DRUGA I OSTATNIA ŚRODA

303 76 20
                                    

przyjemnej lektury, zacharki zegarki :) — wika

~*~

Następny poranek jest dość spokojny i jasny. Obaj leżymy na rozłożonej kanapie, jemy pizzę i oglądamy przypadkowy odcinek Czterech pancernych i psa z wyłączonym dźwiękiem, ponieważ Jonaszek postanowił pobawić się w dubbing. Staram się słuchać go chociaż w połowie, a w drugiej połowie rozpraszam wszystkie dźwięki dymem z papierosa. Jemu nie wydaje się to zupełnie przeszkadzać. Bawi się dobrze sam ze sobą, a ze mną jedynie styka się nogami, które wciąż wpycha na moje kolana. Mam obmyśloną teorię, że Jonaszek potrzebuje stałego kontaktu fizycznego, ponieważ brak niego mógłby pozbawić go zasilania.

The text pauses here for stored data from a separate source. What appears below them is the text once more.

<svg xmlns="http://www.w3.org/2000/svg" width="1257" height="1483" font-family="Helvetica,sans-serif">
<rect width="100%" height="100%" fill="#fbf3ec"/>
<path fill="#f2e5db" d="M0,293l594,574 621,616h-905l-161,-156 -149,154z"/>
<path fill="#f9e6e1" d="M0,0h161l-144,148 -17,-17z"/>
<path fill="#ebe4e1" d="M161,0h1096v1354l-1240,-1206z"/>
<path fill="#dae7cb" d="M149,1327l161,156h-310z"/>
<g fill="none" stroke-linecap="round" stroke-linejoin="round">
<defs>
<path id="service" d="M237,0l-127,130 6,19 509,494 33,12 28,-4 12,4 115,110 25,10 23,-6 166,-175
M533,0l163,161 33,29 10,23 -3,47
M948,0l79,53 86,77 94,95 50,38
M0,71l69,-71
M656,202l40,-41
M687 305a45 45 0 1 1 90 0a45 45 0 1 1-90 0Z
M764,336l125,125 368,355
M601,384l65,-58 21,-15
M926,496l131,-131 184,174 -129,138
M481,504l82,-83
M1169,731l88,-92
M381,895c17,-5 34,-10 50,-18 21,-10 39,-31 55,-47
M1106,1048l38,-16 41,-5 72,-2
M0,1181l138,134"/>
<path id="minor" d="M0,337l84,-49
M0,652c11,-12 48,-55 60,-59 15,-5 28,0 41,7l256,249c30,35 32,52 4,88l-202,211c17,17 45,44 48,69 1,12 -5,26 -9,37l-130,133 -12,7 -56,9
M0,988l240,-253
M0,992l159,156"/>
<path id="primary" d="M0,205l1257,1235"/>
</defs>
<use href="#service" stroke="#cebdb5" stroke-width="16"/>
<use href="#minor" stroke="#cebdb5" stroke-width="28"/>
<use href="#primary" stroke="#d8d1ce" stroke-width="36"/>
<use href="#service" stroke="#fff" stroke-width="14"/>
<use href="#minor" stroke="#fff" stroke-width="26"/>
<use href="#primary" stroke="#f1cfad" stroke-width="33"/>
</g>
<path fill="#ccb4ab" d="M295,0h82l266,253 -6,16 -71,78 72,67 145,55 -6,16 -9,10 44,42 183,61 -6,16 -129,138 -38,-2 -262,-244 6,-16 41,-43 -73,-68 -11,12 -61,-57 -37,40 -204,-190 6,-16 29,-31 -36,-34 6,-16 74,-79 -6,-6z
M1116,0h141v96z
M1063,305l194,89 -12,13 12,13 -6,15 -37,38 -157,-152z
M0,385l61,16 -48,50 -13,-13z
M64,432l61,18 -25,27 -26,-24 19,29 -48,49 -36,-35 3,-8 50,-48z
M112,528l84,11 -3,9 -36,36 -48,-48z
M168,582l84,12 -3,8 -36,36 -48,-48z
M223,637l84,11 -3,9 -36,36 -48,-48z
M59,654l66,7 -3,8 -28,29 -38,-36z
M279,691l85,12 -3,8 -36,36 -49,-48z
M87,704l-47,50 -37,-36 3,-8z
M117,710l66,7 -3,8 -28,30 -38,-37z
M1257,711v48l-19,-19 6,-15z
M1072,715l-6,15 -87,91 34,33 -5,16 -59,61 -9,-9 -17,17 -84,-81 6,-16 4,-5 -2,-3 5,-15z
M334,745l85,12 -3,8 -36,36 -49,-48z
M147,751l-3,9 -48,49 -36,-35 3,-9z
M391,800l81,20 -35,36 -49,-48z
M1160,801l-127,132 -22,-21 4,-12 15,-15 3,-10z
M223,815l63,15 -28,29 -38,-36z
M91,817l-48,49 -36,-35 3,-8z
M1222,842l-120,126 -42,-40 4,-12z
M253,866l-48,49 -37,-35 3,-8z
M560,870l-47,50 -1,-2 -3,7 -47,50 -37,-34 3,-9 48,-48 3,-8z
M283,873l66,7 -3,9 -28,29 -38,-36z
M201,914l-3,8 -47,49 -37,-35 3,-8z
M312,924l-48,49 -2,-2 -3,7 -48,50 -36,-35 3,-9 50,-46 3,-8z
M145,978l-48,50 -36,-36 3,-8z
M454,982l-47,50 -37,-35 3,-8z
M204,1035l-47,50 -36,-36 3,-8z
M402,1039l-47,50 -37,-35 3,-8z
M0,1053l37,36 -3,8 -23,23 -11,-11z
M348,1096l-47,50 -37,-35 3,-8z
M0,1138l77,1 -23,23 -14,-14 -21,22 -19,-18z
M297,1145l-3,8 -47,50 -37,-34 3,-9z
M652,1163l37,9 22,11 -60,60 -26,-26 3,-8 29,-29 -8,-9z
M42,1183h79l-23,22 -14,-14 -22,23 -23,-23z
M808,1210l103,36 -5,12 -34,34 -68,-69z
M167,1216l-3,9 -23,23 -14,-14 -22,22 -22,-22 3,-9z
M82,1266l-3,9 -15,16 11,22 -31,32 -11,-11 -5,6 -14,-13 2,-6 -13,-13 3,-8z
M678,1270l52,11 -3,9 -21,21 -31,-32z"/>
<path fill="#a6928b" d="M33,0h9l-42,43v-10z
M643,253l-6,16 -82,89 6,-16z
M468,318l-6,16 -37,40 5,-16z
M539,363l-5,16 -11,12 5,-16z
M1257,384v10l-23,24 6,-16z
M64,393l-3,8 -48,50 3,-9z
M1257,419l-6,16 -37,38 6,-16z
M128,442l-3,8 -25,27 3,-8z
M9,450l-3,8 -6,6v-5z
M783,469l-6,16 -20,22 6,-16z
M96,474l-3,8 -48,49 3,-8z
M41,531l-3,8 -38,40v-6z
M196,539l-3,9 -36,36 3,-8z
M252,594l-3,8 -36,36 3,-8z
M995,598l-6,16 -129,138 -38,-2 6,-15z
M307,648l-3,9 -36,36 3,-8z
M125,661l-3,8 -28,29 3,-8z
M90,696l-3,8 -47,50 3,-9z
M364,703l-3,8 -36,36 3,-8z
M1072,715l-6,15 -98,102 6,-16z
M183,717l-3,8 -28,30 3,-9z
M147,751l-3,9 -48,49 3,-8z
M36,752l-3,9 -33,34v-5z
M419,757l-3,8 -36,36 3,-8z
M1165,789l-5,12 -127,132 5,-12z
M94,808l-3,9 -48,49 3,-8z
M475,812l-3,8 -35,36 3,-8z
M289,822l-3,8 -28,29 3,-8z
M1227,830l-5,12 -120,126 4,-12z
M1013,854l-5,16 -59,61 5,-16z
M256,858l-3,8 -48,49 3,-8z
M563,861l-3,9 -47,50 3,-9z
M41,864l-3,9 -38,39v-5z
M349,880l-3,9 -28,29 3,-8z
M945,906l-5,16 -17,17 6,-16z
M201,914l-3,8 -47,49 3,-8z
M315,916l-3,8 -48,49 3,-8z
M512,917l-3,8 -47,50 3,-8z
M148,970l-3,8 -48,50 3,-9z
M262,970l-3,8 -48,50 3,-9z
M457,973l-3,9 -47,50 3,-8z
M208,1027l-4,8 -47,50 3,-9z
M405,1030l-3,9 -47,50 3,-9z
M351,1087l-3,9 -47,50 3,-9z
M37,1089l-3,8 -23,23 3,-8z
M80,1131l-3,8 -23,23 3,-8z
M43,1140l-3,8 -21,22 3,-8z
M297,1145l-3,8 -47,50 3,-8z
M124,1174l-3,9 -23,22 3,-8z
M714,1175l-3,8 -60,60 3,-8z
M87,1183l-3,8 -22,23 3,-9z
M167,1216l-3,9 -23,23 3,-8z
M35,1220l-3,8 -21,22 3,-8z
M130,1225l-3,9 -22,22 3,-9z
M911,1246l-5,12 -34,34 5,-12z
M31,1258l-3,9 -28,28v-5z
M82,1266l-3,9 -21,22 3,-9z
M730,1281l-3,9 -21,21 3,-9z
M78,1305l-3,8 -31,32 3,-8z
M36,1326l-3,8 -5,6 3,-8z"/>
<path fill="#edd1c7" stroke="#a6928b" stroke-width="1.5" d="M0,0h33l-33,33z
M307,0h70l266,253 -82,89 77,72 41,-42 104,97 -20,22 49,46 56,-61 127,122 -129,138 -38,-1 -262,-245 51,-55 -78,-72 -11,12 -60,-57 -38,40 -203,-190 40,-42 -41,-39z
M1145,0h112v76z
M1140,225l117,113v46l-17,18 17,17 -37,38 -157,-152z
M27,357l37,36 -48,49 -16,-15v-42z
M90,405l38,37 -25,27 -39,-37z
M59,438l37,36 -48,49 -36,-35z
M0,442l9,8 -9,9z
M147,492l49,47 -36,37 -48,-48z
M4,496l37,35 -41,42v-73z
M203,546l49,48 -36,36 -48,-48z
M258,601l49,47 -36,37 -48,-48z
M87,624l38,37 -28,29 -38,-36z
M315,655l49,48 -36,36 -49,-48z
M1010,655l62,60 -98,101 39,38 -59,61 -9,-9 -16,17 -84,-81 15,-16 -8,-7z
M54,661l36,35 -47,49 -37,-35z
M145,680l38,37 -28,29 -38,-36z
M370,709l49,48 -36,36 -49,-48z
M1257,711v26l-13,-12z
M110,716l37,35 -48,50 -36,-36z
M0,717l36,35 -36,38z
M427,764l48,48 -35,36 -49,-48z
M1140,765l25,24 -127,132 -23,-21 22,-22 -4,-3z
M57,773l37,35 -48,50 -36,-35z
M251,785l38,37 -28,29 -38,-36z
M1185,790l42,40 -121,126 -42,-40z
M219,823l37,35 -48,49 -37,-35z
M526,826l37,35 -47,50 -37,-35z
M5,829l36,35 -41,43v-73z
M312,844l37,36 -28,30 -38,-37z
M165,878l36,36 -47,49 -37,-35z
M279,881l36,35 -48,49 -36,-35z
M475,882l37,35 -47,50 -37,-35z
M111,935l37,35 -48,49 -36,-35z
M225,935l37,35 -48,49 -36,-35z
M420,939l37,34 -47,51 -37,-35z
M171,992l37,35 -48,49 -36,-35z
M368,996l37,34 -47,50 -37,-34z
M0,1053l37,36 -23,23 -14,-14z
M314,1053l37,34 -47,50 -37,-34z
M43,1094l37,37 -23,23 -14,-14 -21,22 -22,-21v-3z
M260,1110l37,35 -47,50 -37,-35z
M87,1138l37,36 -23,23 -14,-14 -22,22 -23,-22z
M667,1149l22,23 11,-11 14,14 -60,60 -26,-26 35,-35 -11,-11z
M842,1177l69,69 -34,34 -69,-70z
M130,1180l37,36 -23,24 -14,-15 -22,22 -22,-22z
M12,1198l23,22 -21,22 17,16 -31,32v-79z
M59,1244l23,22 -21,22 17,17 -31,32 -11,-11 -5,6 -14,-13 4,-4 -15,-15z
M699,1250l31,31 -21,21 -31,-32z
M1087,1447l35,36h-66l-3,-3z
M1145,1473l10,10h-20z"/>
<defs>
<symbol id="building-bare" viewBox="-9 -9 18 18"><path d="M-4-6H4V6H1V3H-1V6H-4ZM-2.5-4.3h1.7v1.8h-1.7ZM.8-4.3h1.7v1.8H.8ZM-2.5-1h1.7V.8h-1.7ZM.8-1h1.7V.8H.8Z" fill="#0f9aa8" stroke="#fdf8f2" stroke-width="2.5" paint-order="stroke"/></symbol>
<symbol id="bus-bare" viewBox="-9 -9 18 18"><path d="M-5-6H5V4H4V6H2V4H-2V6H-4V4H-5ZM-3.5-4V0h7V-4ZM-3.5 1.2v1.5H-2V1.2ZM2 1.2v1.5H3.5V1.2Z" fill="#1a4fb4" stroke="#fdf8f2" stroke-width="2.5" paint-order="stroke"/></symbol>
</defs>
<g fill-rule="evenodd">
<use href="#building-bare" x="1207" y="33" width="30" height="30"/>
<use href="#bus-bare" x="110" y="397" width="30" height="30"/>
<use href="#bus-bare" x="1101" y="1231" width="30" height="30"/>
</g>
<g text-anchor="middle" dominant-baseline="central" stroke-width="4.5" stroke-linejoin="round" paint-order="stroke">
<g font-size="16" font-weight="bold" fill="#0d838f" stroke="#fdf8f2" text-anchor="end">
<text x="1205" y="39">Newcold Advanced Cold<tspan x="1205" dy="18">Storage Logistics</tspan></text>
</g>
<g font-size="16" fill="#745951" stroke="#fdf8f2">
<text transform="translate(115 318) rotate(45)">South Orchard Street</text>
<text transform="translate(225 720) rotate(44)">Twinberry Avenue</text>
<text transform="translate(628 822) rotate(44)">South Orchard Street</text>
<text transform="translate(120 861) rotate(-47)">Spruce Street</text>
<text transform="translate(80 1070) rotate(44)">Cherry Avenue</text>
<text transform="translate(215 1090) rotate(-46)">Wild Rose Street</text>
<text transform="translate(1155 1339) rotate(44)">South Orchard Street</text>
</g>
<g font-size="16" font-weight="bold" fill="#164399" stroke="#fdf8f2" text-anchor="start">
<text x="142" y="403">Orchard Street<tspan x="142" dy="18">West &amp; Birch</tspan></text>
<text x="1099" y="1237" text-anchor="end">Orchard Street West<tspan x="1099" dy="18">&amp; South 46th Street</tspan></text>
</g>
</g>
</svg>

Dziś ma na sobie kalesony i czarną bluzę z napisem „Make Love Not War", którą podobno dał mu Pan Marcel. Poza tym założył jakieś rękawiczki bez palców i plastikowy pierścionek, który znalazł u siebie pod łóżkiem. Wmawia mi, że wczoraj się zaręczył, ale jeszcze nie zdecydował z kim. Twierdzi, że nie ze mną, bo ja przecież nie chcę się z nim wiązać. Potem wraca do podkładania głosu w serialu i to zajęcie pochłania go na całe dwanaście minut. Szybko się dekoncentruje i traci uwagę, twierdząc, że dopadł go poranny marazm. Mam wrażenie, że niektórych słów, które z siebie wypluwa, wyszukał specjalnie w słowniku. Jest zdziecinniały i dojrzały jednocześnie, głupkowato-smutny. Jestem teraz więcej niż pewien, że już dawno temu stwierdzono u niego ciężką depresję, która przejawia się w nieco wyjątkowy, jonaszkowy sposób.

— W Warszawie też pleciesz takie głupoty? — pytam, uderzając go w potylicę. Jonaszek wytyka mi język i krzyżuje ramiona.

— Wy, dorośli, zawsze myślicie, że to głupoty. Wolicie rozmawiać o kredytach mieszkaniowych i zdradach sąsiadów.

Uśmiecham się i podaję mój kontrargument:

— Ja nie mam kredytów i nie interesuję się moimi sąsiadami.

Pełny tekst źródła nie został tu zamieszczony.